Penalties for Operating Without a License

Operating a wholesale drug distribution business without a valid license, or with an expired license, can lead to warnings, fines, and potentially criminal prosecution at both state and federal levels. This is particularly critical when controlled substances are involved, as the regulatory scrutiny and penalties are substantially more stringent.

The Role of Compliance in Public Safety

The DSCSA introduces a fully interoperable environment with the EPCIS file format as the standard. To dive deeper into EPCIS file management, download our DSCSA Compliance Guide for Distributors (bluelinkerp.com)

These regulations are designed to enhance:

  • Interoperable Tracing: Facilitate electronic tracing of prescription drugs at the package level, enabling identification and tracking of products as they move through the distribution chain, and detection of counterfeit, stolen, contaminated, or harmful drugs.
  • Consumer Protection: Protect patients by preventing exposure to compromised pharmaceuticals and ensuring the removal of unsafe products from the drug supply chain.
  • National Licensure Standards: Establish uniform licensure standards for wholesale distributors and third-party logistics providers (3PLs).

The Cost of Non-Compliance: Business Growth Opportunities

Pharmaceutical distribution has significant potential for scaling up and creating profit opportunities which can be the case for a pharmacy considering their industry know-how, their network, and the opportunity of other small distributors reducing their distribution levels to below 5%. While compliance involves initial and ongoing costs, the potential revenue, long-term benefits, and growth opportunities may outweigh these expenses, making compliance a financially sound decision for pharmacies with significant distribution activities.

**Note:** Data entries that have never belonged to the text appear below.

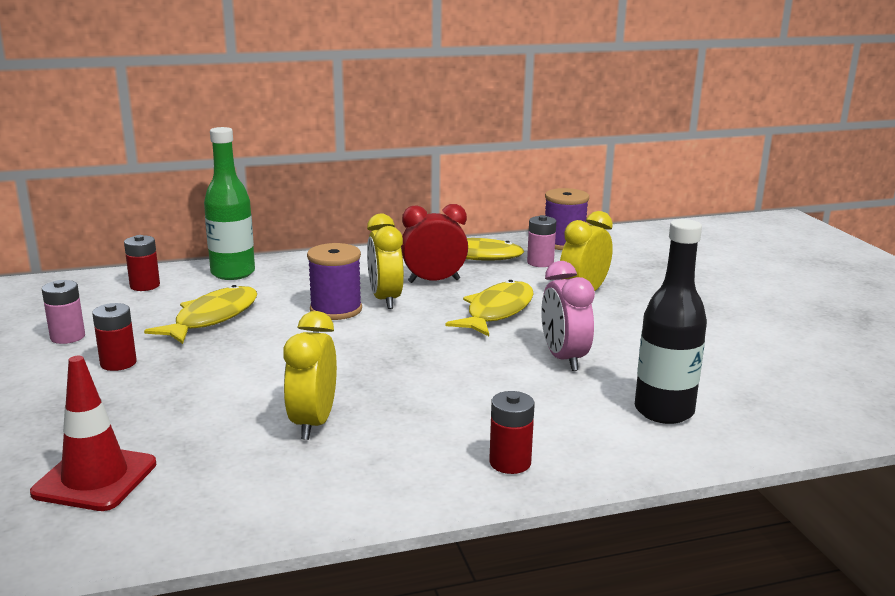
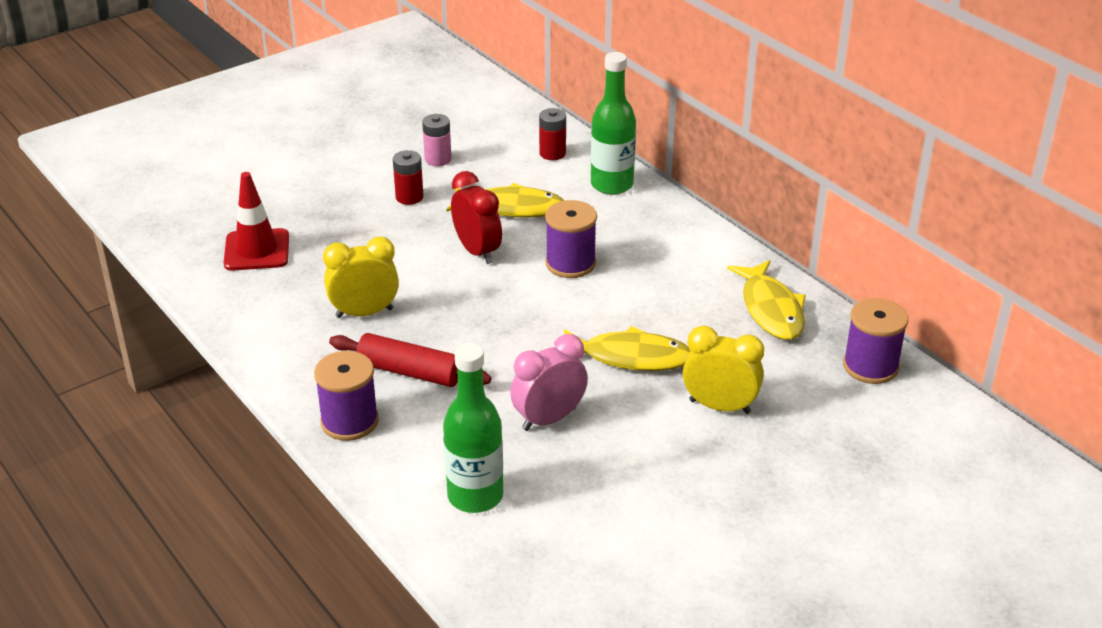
camera: 70 degrees right, 15 degrees up
(385, 299) = (612, 284): yellow clock -> none
(434, 281) = (680, 301): red clock -> red clock (477, 251)
(445, 413) = (410, 372): none -> red rolling pin
(510, 462) = (349, 421): red battery -> purple spool
(540, 262) = (790, 360): pink battery -> none
(664, 411) = (475, 496): black bottle -> green bottle

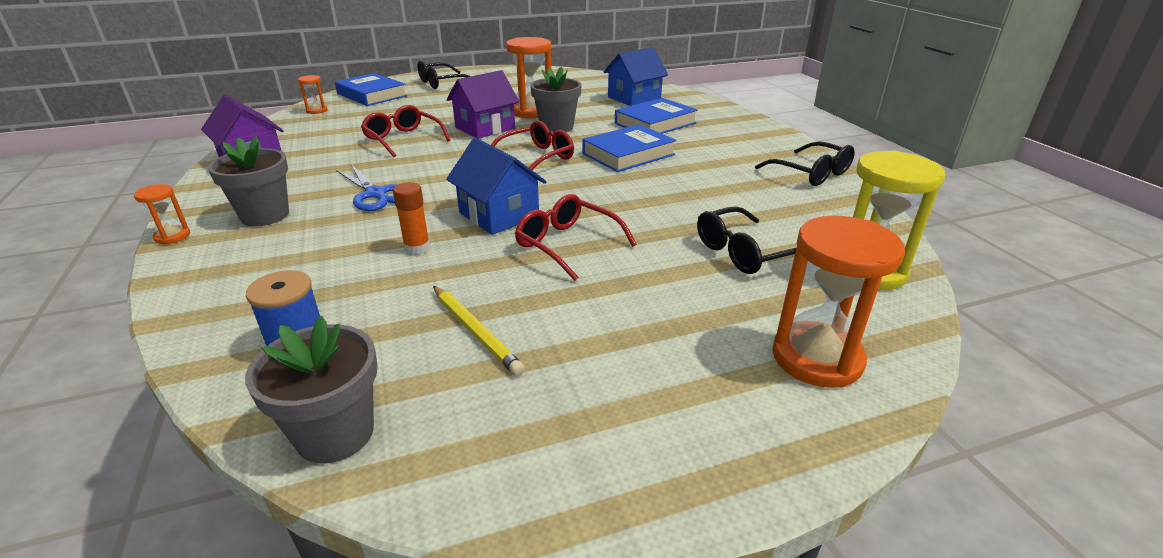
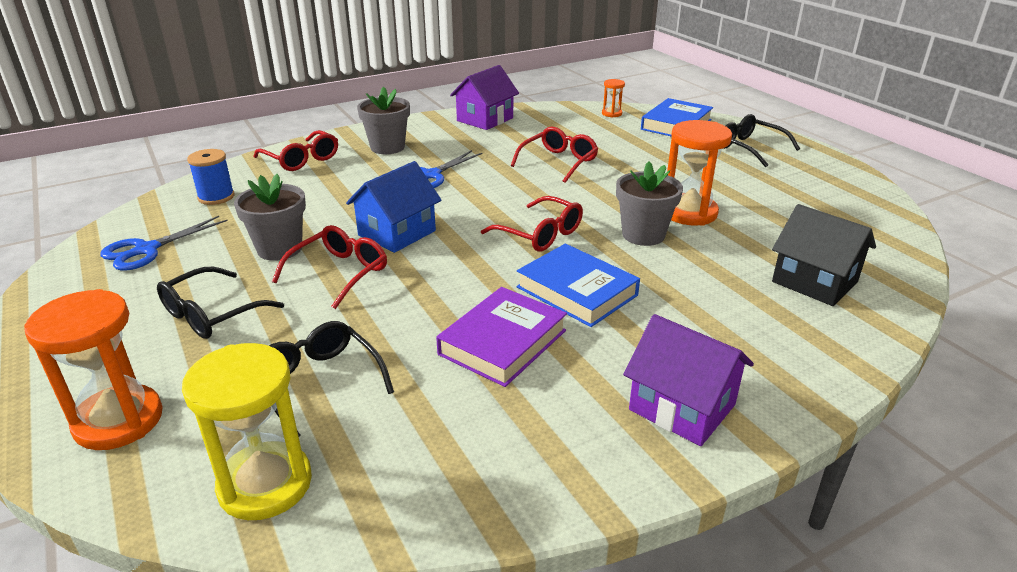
camera: 80 degrees right, 0 degrees up
(172, 236) = (355, 130): orange hourglass -> none
(233, 275) = (301, 159): none -> red glasses
(335, 433) = (128, 226): grey flower pot -> grey flower pot (279, 249)
(417, 248) = (336, 209): orange glue stick -> none
(440, 396) = (146, 250): none -> blue scissors
(475, 331) = (213, 250): yellow pencil -> none
(485, 128) = (614, 194): purple house -> purple house (682, 407)
(634, 98) = (814, 282): blue house -> black house
(655, 123) = (709, 306): blue book -> none
(691, 182) = (503, 342): none -> purple book
(811, 173) = (570, 463): black glasses -> black glasses (212, 314)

Pharmaceutical distribution companies must navigate a complex regulatory landscape with significant financial implications for compliance. Leveraging advanced ERP solutions with enough pharma capabilities like Blue Link’s CSOS and SOM can streamline operations, ensure compliance, and mitigate risks. Automating reporting and monitoring processes allows companies to focus on growth and efficiency while maintaining adherence to legal standards.